Premature infants, especially those born with very low-birth-weight (VLBW), are particularly vulnerable to cytomegalovirus (CMV) infection because of their immature immune systems. CMV infection can cause serious disease and, in severe cases, lead to death.
Two important potential sources of CMV infection in premature infants are blood transfusions and breast milk. Neither source has previously been systematically examined in a large enough study, however, to quantify the specific risks of infection and identify risk factors to help guide prevention strategies.
In a new study published in JAMA Pediatrics, researchers have confirmed that the common strategy of transfusing blood products to VLBW infants that are CMV-seronegative and leukoreduced (blood products with white blood cells removed) effectively prevents transmission of CMV from blood transfusion. Using this transfusion approach, maternal breast milk becomes the primary source of postnatal CMV infection among VLBW infants.

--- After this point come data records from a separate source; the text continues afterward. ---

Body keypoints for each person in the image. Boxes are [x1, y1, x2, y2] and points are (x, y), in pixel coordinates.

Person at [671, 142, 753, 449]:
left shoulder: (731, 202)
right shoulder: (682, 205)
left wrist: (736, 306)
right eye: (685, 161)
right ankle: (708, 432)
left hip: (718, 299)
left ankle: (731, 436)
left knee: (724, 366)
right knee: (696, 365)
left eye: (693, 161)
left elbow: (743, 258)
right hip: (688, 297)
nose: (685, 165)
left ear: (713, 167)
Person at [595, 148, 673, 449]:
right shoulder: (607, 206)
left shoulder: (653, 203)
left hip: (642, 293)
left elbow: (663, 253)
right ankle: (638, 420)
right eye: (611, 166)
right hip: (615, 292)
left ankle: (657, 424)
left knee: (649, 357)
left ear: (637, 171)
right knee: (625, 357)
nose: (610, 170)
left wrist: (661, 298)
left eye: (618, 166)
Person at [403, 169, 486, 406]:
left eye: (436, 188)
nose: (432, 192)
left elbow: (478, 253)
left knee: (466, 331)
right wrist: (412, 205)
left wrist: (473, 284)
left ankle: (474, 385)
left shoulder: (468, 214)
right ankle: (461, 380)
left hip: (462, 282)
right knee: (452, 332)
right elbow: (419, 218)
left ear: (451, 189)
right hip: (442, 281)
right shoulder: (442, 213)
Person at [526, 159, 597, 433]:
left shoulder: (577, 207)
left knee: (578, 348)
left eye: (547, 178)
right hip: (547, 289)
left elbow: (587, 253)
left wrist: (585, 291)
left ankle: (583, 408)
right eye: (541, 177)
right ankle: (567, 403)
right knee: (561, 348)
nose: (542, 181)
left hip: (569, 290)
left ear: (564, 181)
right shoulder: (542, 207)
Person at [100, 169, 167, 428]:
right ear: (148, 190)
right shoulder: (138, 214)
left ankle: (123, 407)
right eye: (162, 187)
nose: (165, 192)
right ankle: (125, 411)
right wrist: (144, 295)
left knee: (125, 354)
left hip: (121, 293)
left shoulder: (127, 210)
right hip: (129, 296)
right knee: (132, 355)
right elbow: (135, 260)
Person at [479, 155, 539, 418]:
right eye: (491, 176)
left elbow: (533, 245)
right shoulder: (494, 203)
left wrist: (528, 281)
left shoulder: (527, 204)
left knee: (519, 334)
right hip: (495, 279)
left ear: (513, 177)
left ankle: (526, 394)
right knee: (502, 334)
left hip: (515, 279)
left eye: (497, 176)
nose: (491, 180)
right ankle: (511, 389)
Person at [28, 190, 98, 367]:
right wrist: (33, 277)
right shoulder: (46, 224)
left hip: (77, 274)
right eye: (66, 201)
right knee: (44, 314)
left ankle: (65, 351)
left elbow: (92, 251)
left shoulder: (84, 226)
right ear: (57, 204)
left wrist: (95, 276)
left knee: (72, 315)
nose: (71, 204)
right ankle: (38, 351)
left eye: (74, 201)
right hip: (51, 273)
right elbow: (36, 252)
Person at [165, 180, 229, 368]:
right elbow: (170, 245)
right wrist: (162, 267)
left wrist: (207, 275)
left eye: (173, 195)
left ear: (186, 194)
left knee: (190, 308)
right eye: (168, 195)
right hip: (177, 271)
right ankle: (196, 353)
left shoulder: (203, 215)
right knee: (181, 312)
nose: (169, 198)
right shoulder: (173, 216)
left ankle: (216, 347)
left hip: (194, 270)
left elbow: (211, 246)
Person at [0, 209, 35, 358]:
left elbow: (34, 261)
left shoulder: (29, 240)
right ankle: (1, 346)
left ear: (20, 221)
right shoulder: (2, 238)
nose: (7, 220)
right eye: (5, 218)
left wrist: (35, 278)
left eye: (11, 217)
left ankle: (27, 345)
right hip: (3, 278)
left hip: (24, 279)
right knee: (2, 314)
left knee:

The prospective clinical study enrolled 462 mothers and 539 VLBW infants in three neonatal intensive care units between January 2010 and June 2013. A majority of mothers had a history of CMV infection prior to delivery (CMV sero-prevalence of 76.2 percent). The infants were enrolled within five days of birth, and at the time of enrollment they had not received a blood transfusion. The infants were tested at birth to evaluate for congenital infection, and again at five additional intervals between birth and 90 days, discharge, or death.